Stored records
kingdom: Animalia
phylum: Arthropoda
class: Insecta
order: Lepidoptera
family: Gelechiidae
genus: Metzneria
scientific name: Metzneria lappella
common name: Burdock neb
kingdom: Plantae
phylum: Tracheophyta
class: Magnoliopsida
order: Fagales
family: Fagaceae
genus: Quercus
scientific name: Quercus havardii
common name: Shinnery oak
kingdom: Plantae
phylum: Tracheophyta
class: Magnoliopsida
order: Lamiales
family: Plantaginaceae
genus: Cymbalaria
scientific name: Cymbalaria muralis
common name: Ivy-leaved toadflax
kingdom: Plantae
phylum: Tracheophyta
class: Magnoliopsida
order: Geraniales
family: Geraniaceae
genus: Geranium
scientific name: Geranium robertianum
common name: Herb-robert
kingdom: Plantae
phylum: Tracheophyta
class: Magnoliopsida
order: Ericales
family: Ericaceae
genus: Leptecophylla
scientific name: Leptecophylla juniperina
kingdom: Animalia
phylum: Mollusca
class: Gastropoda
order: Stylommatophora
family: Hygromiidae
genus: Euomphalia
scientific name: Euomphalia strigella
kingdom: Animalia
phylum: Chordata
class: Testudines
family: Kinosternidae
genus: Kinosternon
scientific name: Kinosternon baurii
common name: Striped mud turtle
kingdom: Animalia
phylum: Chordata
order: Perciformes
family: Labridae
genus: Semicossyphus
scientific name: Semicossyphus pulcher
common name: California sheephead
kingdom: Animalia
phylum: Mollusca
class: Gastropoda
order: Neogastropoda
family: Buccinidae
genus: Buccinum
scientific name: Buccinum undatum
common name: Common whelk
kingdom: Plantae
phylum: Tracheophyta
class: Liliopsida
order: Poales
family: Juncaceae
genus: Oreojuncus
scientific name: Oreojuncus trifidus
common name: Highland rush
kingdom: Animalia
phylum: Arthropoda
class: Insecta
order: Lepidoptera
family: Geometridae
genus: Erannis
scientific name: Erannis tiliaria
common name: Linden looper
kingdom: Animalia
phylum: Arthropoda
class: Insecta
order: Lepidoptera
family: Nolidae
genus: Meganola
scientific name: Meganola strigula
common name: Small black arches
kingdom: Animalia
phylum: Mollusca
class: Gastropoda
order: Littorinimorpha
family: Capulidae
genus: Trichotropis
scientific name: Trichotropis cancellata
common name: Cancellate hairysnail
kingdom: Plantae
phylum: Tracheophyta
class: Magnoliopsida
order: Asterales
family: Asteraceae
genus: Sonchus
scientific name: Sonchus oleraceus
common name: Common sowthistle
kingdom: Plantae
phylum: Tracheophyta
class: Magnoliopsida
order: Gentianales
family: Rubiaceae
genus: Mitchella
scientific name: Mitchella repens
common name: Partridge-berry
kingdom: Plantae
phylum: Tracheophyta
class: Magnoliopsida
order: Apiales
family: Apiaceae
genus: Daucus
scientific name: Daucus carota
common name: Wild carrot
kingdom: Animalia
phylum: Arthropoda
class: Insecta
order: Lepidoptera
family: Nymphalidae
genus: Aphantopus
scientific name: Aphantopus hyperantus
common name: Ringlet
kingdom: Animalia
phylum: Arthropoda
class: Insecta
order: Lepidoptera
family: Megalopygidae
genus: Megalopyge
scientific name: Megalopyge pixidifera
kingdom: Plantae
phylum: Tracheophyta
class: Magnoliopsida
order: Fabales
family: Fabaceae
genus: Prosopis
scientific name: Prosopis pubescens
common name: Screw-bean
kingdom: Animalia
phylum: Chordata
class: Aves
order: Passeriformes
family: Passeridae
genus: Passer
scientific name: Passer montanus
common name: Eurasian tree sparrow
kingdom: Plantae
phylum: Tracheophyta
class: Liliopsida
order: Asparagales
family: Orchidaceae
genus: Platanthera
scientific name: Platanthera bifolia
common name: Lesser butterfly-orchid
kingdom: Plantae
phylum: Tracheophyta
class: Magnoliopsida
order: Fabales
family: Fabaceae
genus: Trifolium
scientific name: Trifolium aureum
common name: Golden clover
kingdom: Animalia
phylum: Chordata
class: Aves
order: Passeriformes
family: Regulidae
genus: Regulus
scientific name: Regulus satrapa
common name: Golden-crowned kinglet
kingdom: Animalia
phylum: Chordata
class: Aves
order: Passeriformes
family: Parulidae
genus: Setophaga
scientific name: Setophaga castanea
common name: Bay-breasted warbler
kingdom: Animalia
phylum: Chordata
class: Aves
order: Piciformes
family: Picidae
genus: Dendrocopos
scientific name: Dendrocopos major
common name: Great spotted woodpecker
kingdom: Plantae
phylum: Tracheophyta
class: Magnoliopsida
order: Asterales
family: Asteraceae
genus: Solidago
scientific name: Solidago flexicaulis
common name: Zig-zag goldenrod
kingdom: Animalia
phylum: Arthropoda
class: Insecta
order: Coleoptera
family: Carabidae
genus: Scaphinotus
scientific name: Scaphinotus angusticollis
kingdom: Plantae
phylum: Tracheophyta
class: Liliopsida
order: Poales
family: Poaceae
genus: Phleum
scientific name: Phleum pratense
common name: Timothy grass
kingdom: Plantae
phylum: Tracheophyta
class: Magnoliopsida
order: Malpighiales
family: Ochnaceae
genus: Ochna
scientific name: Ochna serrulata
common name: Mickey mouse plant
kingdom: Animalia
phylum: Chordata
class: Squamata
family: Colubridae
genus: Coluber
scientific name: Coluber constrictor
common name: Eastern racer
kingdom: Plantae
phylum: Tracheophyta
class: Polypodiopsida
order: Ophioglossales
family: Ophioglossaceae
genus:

### INSTRUCTIONS FOR THE TASK
Rewrite each line of the rows above as a Markdown table with two columns, No. and Line, numbering the lines in order and leaving out any blank ones.

### OUTPUT OF THE EXERCISE
| No. | Line |
|---|---|
| 1 | kingdom: Animalia |
| 2 | phylum: Arthropoda |
| 3 | class: Insecta |
| 4 | order: Lepidoptera |
| 5 | family: Gelechiidae |
| 6 | genus: Metzneria |
| 7 | scientific name: Metzneria lappella |
| 8 | common name: Burdock neb |
| 9 | kingdom: Plantae |
| 10 | phylum: Tracheophyta |
| 11 | class: Magnoliopsida |
| 12 | order: Fagales |
| 13 | family: Fagaceae |
| 14 | genus: Quercus |
| 15 | scientific name: Quercus havardii |
| 16 | common name: Shinnery oak |
| 17 | kingdom: Plantae |
| 18 | phylum: Tracheophyta |
| 19 | class: Magnoliopsida |
| 20 | order: Lamiales |
| 21 | family: Plantaginaceae |
| 22 | genus: Cymbalaria |
| 23 | scientific name: Cymbalaria muralis |
| 24 | common name: Ivy-leaved toadflax |
| 25 | kingdom: Plantae |
| 26 | phylum: Tracheophyta |
| 27 | class: Magnoliopsida |
| 28 | order: Geraniales |
| 29 | family: Geraniaceae |
| 30 | genus: Geranium |
| 31 | scientific name: Geranium robertianum |
| 32 | common name: Herb-robert |
| 33 | kingdom: Plantae |
| 34 | phylum: Tracheophyta |
| 35 | class: Magnoliopsida |
| 36 | order: Ericales |
| 37 | family: Ericaceae |
| 38 | genus: Leptecophylla |
| 39 | scientific name: Leptecophylla juniperina |
| 40 | kingdom: Animalia |
| 41 | phylum: Mollusca |
| 42 | class: Gastropoda |
| 43 | order: Stylommatophora |
| 44 | family: Hygromiidae |
| 45 | genus: Euomphalia |
| 46 | scientific name: Euomphalia strigella |
| 47 | kingdom: Animalia |
| 48 | phylum: Chordata |
| 49 | class: Testudines |
| 50 | family: Kinosternidae |
| 51 | genus: Kinosternon |
| 52 | scientific name: Kinosternon baurii |
| 53 | common name: Striped mud turtle |
| 54 | kingdom: Animalia |
| 55 | phylum: Chordata |
| 56 | order: Perciformes |
| 57 | family: Labridae |
| 58 | genus: Semicossyphus |
| 59 | scientific name: Semicossyphus pulcher |
| 60 | common name: California sheephead |
| 61 | kingdom: Animalia |
| 62 | phylum: Mollusca |
| 63 | class: Gastropoda |
| 64 | order: Neogastropoda |
| 65 | family: Buccinidae |
| 66 | genus: Buccinum |
| 67 | scientific name: Buccinum undatum |
| 68 | common name: Common whelk |
| 69 | kingdom: Plantae |
| 70 | phylum: Tracheophyta |
| 71 | class: Liliopsida |
| 72 | order: Poales |
| 73 | family: Juncaceae |
| 74 | genus: Oreojuncus |
| 75 | scientific name: Oreojuncus trifidus |
| 76 | common name: Highland rush |
| 77 | kingdom: Animalia |
| 78 | phylum: Arthropoda |
| 79 | class: Insecta |
| 80 | order: Lepidoptera |
| 81 | family: Geometridae |
| 82 | genus: Erannis |
| 83 | scientific name: Erannis tiliaria |
| 84 | common name: Linden looper |
| 85 | kingdom: Animalia |
| 86 | phylum: Arthropoda |
| 87 | class: Insecta |
| 88 | order: Lepidoptera |
| 89 | family: Nolidae |
| 90 | genus: Meganola |
| 91 | scientific name: Meganola strigula |
| 92 | common name: Small black arches |
| 93 | kingdom: Animalia |
| 94 | phylum: Mollusca |
| 95 | class: Gastropoda |
| 96 | order: Littorinimorpha |
| 97 | family: Capulidae |
| 98 | genus: Trichotropis |
| 99 | scientific name: Trichotropis cancellata |
| 100 | common name: Cancellate hairysnail |
| 101 | kingdom: Plantae |
| 102 | phylum: Tracheophyta |
| 103 | class: Magnoliopsida |
| 104 | order: Asterales |
| 105 | family: Asteraceae |
| 106 | genus: Sonchus |
| 107 | scientific name: Sonchus oleraceus |
| 108 | common name: Common sowthistle |
| 109 | kingdom: Plantae |
| 110 | phylum: Tracheophyta |
| 111 | class: Magnoliopsida |
| 112 | order: Gentianales |
| 113 | family: Rubiaceae |
| 114 | genus: Mitchella |
| 115 | scientific name: Mitchella repens |
| 116 | common name: Partridge-berry |
| 117 | kingdom: Plantae |
| 118 | phylum: Tracheophyta |
| 119 | class: Magnoliopsida |
| 120 | order: Apiales |
| 121 | family: Apiaceae |
| 122 | genus: Daucus |
| 123 | scientific name: Daucus carota |
| 124 | common name: Wild carrot |
| 125 | kingdom: Animalia |
| 126 | phylum: Arthropoda |
| 127 | class: Insecta |
| 128 | order: Lepidoptera |
| 129 | family: Nymphalidae |
| 130 | genus: Aphantopus |
| 131 | scientific name: Aphantopus hyperantus |
| 132 | common name: Ringlet |
| 133 | kingdom: Animalia |
| 134 | phylum: Arthropoda |
| 135 | class: Insecta |
| 136 | order: Lepidoptera |
| 137 | family: Megalopygidae |
| 138 | genus: Megalopyge |
| 139 | scientific name: Megalopyge pixidifera |
| 140 | kingdom: Plantae |
| 141 | phylum: Tracheophyta |
| 142 | class: Magnoliopsida |
| 143 | order: Fabales |
| 144 | family: Fabaceae |
| 145 | genus: Prosopis |
| 146 | scientific name: Prosopis pubescens |
| 147 | common name: Screw-bean |
| 148 | kingdom: Animalia |
| 149 | phylum: Chordata |
| 150 | class: Aves |
| 151 | order: Passeriformes |
| 152 | family: Passeridae |
| 153 | genus: Passer |
| 154 | scientific name: Passer montanus |
| 155 | common name: Eurasian tree sparrow |
| 156 | kingdom: Plantae |
| 157 | phylum: Tracheophyta |
| 158 | class: Liliopsida |
| 159 | order: Asparagales |
| 160 | family: Orchidaceae |
| 161 | genus: Platanthera |
| 162 | scientific name: Platanthera bifolia |
| 163 | common name: Lesser butterfly-orchid |
| 164 | kingdom: Plantae |
| 165 | phylum: Tracheophyta |
| 166 | class: Magnoliopsida |
| 167 | order: Fabales |
| 168 | family: Fabaceae |
| 169 | genus: Trifolium |
| 170 | scientific name: Trifolium aureum |
| 171 | common name: Golden clover |
| 172 | kingdom: Animalia |
| 173 | phylum: Chordata |
| 174 | class: Aves |
| 175 | order: Passeriformes |
| 176 | family: Regulidae |
| 177 | genus: Regulus |
| 178 | scientific name: Regulus satrapa |
| 179 | common name: Golden-crowned kinglet |
| 180 | kingdom: Animalia |
| 181 | phylum: Chordata |
| 182 | class: Aves |
| 183 | order: Passeriformes |
| 184 | family: Parulidae |
| 185 | genus: Setophaga |
| 186 | scientific name: Setophaga castanea |
| 187 | common name: Bay-breasted warbler |
| 188 | kingdom: Animalia |
| 189 | phylum: Chordata |
| 190 | class: Aves |
| 191 | order: Piciformes |
| 192 | family: Picidae |
| 193 | genus: Dendrocopos |
| 194 | scientific name: Dendrocopos major |
| 195 | common name: Great spotted woodpecker |
| 196 | kingdom: Plantae |
| 197 | phylum: Tracheophyta |
| 198 | class: Magnoliopsida |
| 199 | order: Asterales |
| 200 | family: Asteraceae |
| 201 | genus: Solidago |
| 202 | scientific name: Solidago flexicaulis |
| 203 | common name: Zig-zag goldenrod |
| 204 | kingdom: Animalia |
| 205 | phylum: Arthropoda |
| 206 | class: Insecta |
| 207 | order: Coleoptera |
| 208 | family: Carabidae |
| 209 | genus: Scaphinotus |
| 210 | scientific name: Scaphinotus angusticollis |
| 211 | kingdom: Plantae |
| 212 | phylum: Tracheophyta |
| 213 | class: Liliopsida |
| 214 | order: Poales |
| 215 | family: Poaceae |
| 216 | genus: Phleum |
| 217 | scientific name: Phleum pratense |
| 218 | common name: Timothy grass |
| 219 | kingdom: Plantae |
| 220 | phylum: Tracheophyta |
| 221 | class: Magnoliopsida |
| 222 | order: Malpighiales |
| 223 | family: Ochnaceae |
| 224 | genus: Ochna |
| 225 | scientific name: Ochna serrulata |
| 226 | common name: Mickey mouse plant |
| 227 | kingdom: Animalia |
| 228 | phylum: Chordata |
| 229 | class: Squamata |
| 230 | family: Colubridae |
| 231 | genus: Coluber |
| 232 | scientific name: Coluber constrictor |
| 233 | common name: Eastern racer |
| 234 | kingdom: Plantae |
| 235 | phylum: Tracheophyta |
| 236 | class: Polypodiopsida |
| 237 | order: Ophioglossales |
| 238 | family: Ophioglossaceae |
| 239 | genus: |